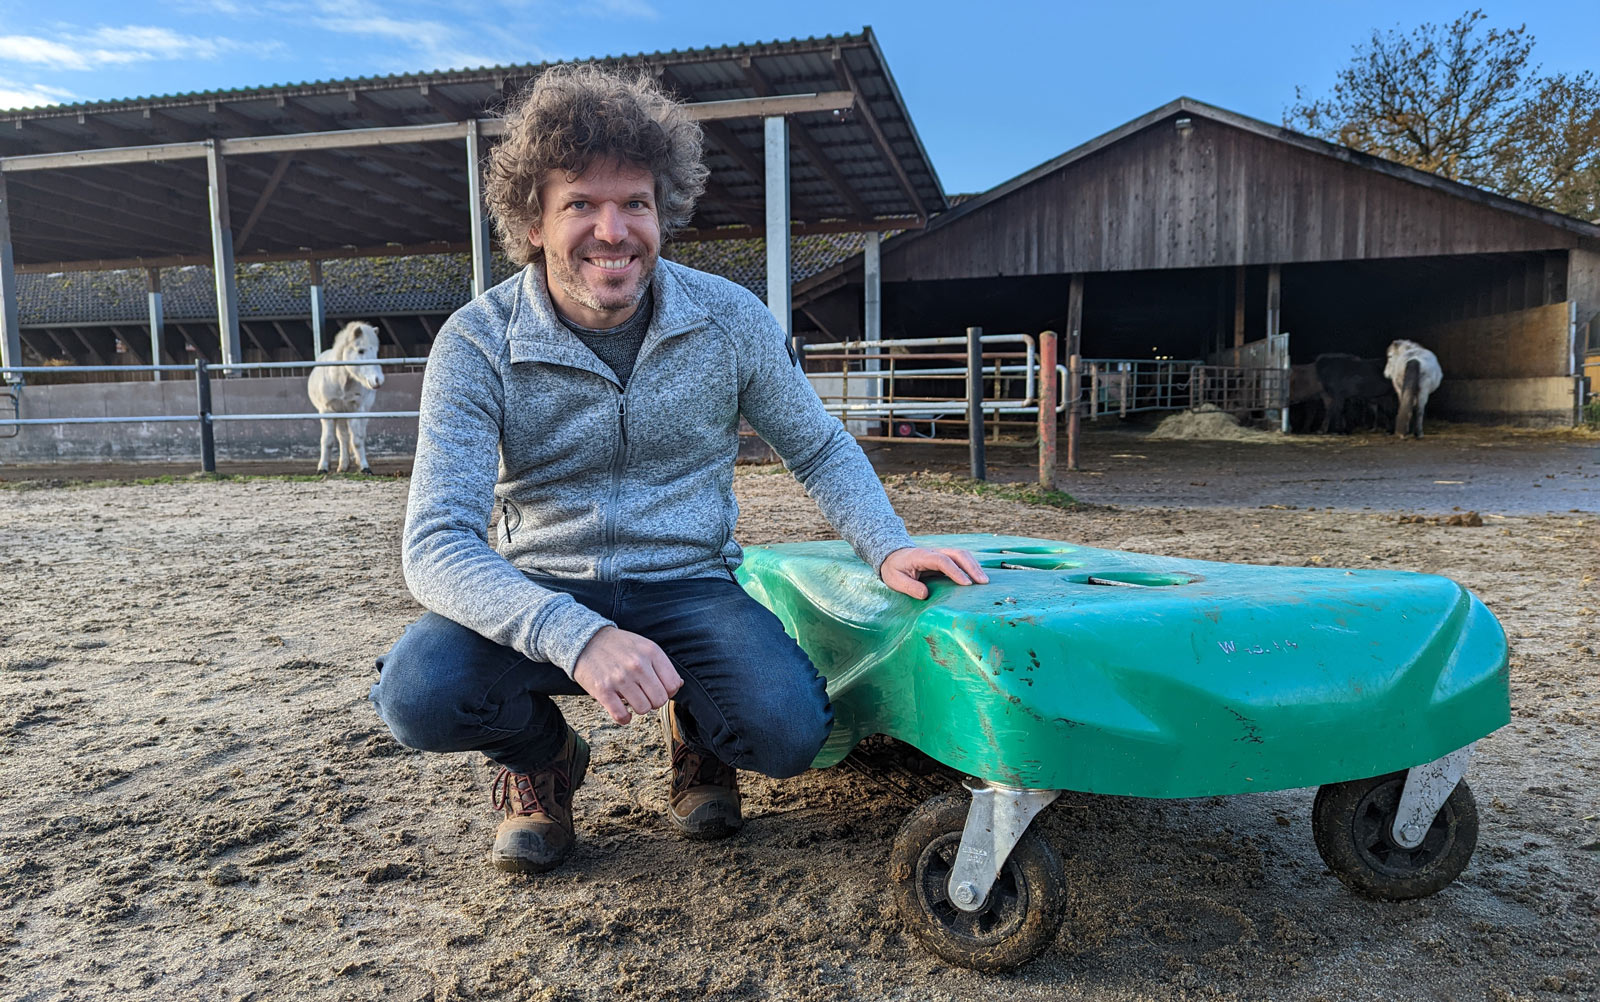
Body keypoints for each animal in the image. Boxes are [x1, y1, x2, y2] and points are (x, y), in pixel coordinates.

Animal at [310, 321, 388, 473]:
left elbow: (357, 439)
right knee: (343, 438)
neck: (340, 382)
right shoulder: (327, 412)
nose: (378, 380)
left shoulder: (356, 410)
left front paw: (364, 467)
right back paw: (343, 465)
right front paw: (323, 467)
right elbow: (327, 440)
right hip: (340, 414)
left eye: (376, 352)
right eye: (361, 351)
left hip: (362, 412)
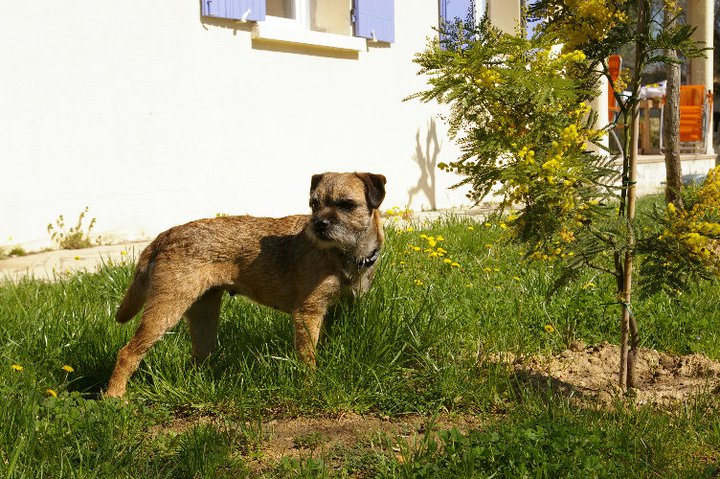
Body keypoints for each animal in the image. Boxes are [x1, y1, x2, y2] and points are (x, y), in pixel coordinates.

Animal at [105, 172, 386, 398]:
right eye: (314, 205)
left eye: (347, 205)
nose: (318, 224)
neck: (345, 256)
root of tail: (164, 236)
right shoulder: (308, 313)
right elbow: (307, 356)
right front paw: (310, 386)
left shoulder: (335, 310)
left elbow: (322, 345)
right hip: (166, 309)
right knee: (128, 352)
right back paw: (114, 396)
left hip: (204, 315)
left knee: (198, 356)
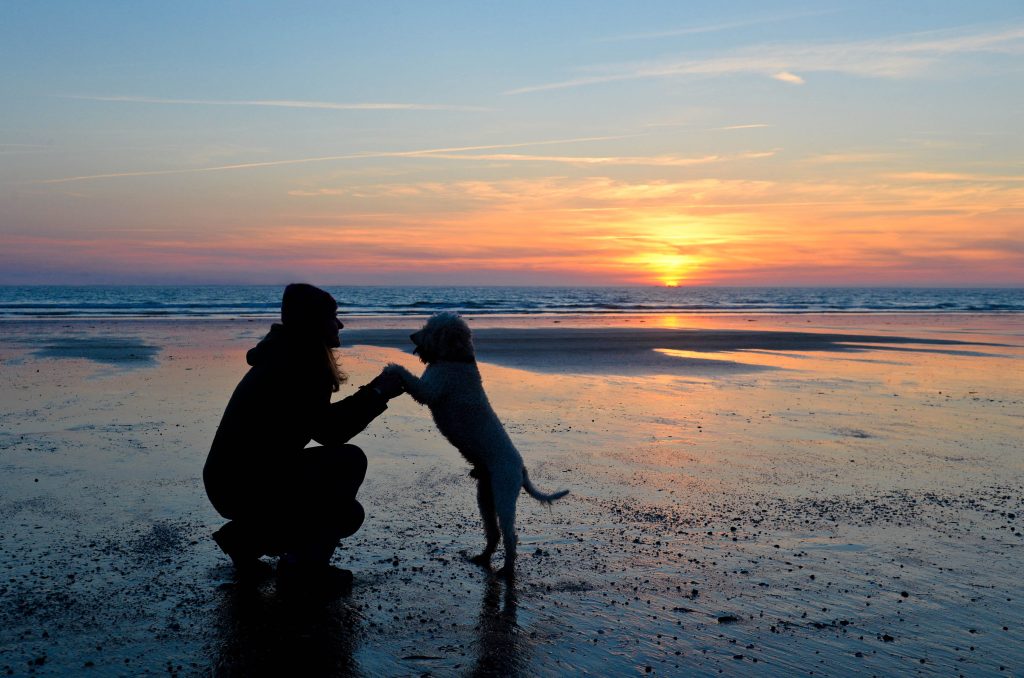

▬▬▬▬▬▬▬▬▬▬

| PROBLEM STATEMENT |
From the line that contains "left hip: (362, 412)" to the end of the listing, give every line again exactly as written. Leave the pictures out.

| TASK RESPONSE |
left hip: (362, 412)
Body keypoints for each animal in the image. Boxes are [x1, y1, x2, y2] and points are (x, y), in pixel coordinates.

Animal at [105, 172, 386, 398]:
right eye: (314, 205)
left eye: (347, 205)
nose: (318, 224)
neck: (345, 256)
root of tail: (164, 236)
right shoulder: (308, 313)
right elbow: (307, 356)
right front paw: (310, 386)
left shoulder: (335, 310)
left elbow: (322, 345)
right hip: (166, 309)
right knee: (128, 352)
right back paw: (114, 396)
left hip: (204, 315)
left knee: (198, 356)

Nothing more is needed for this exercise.